▸ Text block
━━━━━━━━━━━━━━━━
# what radius should i use?



## jp1409 (May 24, 2011)

well im planning to build a n scale layout and i dont know what size radius turn i should buy.?? im going to have two main lines and there going to be a basic oval im wanting,to run some passenger cars and a frieght train. SRRY this is my first post!!!!


----------



## matt785115 (Feb 13, 2012)

I am also in the planning stage. From what I have learned, 11" or bigger. Alot depends on what engine and cars you plan on running. the longer they are the wider the radius needs to be. I have learned you can run some of the longer ones on tighter curves but have to go slow.


----------



## Conductorjoe (Dec 1, 2011)

Depends on the size of the layout and what you want to run. 9 3/4" is smallest followed by 11" and 19". The bigger the better.The small radius will limit you to small cars and 4 axle locos. Larger cars need the 11" or larger radius to run smooth.Same with 6 axle locos and most steam locos need larger radius.
If you use flex track you can make radius any size you need like 15", 21" etc...


----------



## jp1409 (May 24, 2011)

thnks guys for the advice it helped me alot!!


----------



## jp1409 (May 24, 2011)

my layout is a u shaped 9ft long by 4ft wide ?? with two mains


----------



## Xnats (Dec 5, 2010)

If you are going to run mostly modern passenger cars, a 15" radius or larger would be best. Even though they might run well on a 11" radius they will look funny, overhanging on such a tight turn. It would really come down to how proto-typical of a look your going after and space constraints. Kato passenger cars will work around a 9" at low to moderate speeds.


----------



## THE TYCO MAN (Aug 23, 2011)

I suggest the broadest curve that'll fit in a 4' wide area which is 22" radius. I'd use 19" curves honestly. Trains looks better especially passsenger, on broader curves.


----------



## Carl (Feb 19, 2012)

Anything less that 19" radius, with the use of Passenger cars, will result in car overhange and that does not look for good.
━━━━━━━━━━━━━━━━
▸ Supplied information
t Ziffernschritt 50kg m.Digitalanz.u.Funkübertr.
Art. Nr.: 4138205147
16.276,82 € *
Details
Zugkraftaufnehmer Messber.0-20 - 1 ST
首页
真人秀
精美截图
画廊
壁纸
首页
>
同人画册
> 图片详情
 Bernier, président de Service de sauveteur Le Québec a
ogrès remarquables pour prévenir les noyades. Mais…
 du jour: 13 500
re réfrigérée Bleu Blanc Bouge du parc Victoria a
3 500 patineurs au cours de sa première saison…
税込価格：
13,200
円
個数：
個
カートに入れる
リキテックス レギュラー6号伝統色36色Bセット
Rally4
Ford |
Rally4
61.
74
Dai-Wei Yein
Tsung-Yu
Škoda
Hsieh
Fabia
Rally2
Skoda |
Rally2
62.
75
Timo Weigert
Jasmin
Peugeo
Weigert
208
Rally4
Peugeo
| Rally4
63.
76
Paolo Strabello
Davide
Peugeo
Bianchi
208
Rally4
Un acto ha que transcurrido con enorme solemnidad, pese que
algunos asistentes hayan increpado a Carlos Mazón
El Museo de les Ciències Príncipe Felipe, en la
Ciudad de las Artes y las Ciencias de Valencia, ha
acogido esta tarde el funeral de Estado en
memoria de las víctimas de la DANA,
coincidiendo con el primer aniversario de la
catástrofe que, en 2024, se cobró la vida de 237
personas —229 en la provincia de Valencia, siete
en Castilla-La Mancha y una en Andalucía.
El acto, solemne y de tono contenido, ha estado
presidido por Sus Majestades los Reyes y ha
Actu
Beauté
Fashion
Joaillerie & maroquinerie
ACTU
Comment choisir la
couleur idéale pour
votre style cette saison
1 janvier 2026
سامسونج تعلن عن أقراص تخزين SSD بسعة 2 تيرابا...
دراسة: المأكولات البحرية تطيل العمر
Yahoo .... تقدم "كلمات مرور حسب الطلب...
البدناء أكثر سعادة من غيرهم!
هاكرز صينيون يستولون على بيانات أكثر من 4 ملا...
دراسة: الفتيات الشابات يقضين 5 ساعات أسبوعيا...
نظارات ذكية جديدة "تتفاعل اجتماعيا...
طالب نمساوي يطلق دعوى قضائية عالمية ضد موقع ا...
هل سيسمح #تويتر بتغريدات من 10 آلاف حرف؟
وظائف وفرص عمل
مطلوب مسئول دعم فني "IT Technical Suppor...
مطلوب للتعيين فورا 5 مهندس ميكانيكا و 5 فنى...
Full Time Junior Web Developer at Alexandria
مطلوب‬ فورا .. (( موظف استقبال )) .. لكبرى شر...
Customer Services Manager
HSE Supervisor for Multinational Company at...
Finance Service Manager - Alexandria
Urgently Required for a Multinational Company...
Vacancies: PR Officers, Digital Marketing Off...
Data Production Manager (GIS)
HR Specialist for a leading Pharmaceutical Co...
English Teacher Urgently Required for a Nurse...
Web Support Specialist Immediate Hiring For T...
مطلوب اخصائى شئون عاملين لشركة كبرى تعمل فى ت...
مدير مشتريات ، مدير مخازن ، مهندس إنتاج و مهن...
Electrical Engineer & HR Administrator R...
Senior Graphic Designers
━━━━━━━━━━━━━━━━
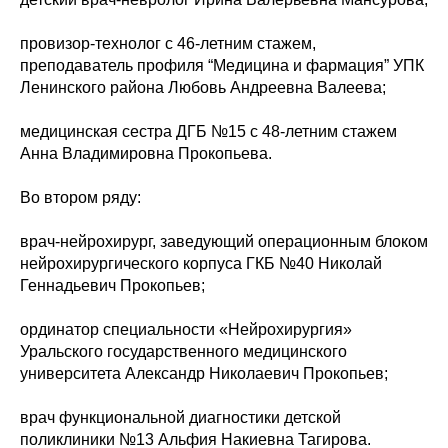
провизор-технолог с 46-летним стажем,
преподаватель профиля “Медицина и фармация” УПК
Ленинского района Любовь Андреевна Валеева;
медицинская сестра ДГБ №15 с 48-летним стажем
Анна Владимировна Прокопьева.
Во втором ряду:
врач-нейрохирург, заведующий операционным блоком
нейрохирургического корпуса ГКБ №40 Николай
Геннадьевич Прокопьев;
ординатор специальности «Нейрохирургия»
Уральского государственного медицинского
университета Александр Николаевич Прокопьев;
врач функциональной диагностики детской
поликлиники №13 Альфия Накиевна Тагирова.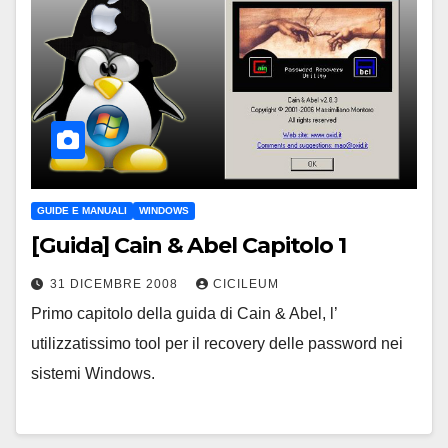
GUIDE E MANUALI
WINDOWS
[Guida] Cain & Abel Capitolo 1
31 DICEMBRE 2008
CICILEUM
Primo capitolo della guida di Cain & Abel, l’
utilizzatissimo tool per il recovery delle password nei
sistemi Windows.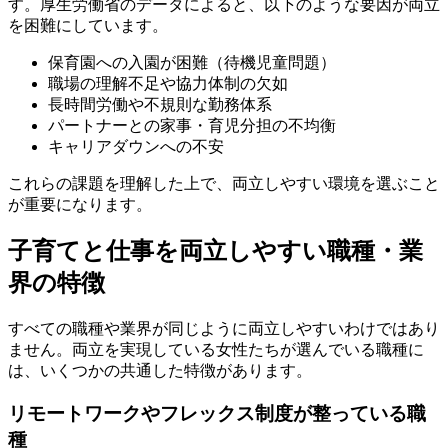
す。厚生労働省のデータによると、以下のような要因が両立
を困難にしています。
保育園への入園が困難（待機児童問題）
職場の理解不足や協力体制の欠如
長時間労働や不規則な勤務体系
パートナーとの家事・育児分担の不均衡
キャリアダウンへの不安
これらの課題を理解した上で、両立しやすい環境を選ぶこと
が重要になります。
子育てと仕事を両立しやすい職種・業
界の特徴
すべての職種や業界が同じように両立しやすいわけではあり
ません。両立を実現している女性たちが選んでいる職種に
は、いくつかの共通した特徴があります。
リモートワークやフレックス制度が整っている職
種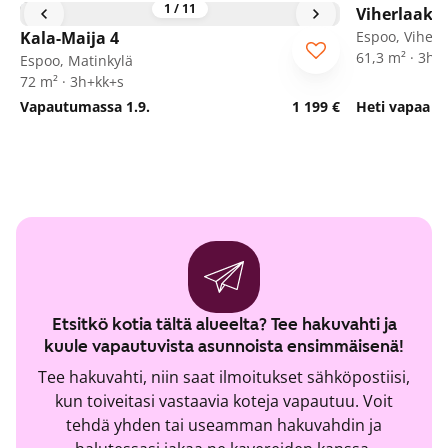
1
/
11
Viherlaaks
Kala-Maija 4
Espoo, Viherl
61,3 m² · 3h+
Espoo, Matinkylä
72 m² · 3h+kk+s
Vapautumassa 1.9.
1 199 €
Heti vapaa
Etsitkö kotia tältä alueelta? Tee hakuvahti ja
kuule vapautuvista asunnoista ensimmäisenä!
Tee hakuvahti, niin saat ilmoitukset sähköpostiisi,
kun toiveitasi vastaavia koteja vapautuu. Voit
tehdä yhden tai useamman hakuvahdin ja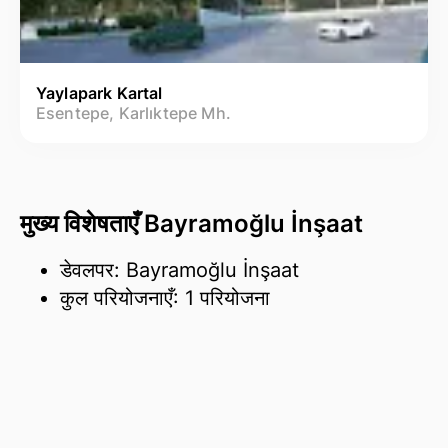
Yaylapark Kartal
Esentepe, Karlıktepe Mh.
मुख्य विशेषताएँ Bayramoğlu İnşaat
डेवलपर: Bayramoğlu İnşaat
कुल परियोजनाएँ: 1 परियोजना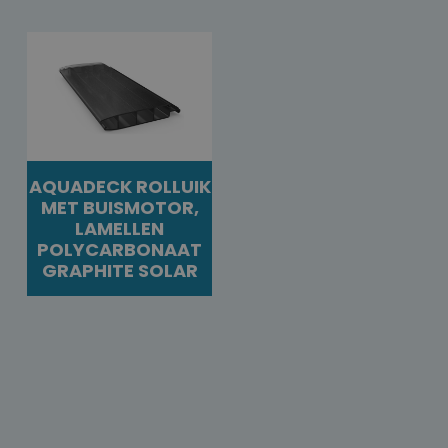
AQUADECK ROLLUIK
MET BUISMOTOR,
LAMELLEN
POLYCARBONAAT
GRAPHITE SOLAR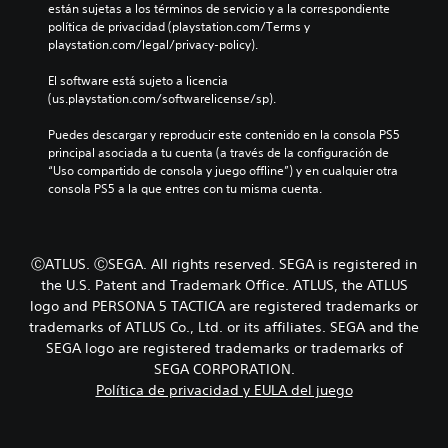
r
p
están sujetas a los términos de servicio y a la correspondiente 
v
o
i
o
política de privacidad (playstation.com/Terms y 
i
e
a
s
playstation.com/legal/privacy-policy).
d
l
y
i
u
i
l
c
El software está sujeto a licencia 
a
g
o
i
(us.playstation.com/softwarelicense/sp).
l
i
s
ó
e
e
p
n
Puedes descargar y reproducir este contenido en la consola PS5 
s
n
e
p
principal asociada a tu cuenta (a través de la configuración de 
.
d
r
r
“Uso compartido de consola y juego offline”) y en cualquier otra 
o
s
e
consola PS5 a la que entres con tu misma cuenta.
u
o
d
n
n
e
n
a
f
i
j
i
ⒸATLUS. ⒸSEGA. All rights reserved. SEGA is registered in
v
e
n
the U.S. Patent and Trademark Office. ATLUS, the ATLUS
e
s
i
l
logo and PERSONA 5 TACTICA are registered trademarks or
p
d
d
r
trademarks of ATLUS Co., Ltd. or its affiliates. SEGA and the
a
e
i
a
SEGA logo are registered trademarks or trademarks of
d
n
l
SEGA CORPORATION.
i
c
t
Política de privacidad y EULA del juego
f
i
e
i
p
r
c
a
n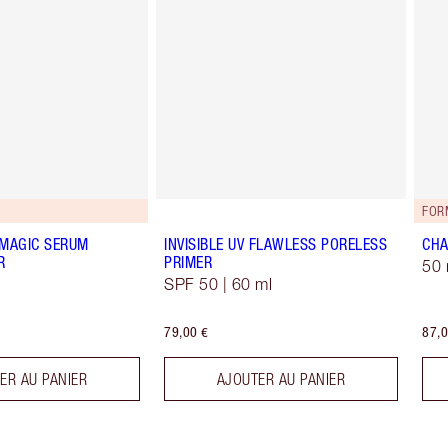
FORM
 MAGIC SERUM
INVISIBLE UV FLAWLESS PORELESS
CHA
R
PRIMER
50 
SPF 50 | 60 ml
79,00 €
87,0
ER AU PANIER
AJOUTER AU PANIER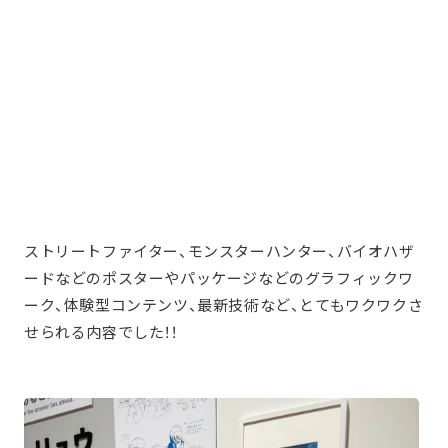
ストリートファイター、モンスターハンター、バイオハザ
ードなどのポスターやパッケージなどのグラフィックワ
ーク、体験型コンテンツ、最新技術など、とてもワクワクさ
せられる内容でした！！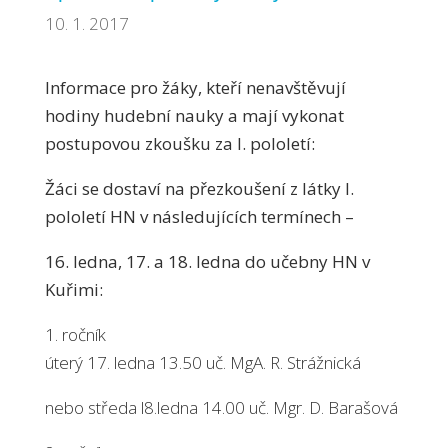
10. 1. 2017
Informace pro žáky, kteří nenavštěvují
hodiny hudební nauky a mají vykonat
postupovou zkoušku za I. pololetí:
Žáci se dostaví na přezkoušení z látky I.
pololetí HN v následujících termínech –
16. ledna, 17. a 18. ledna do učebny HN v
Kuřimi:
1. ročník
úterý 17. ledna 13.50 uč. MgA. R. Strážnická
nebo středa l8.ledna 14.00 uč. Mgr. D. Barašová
━━━━━━━━━━━━━━━━
▸ Problem statement
In the thread on N scale curve radius, what radius does Xnats recommend for running mostly modern passenger cars?

▸ Response to the exercise
A 15" radius or larger.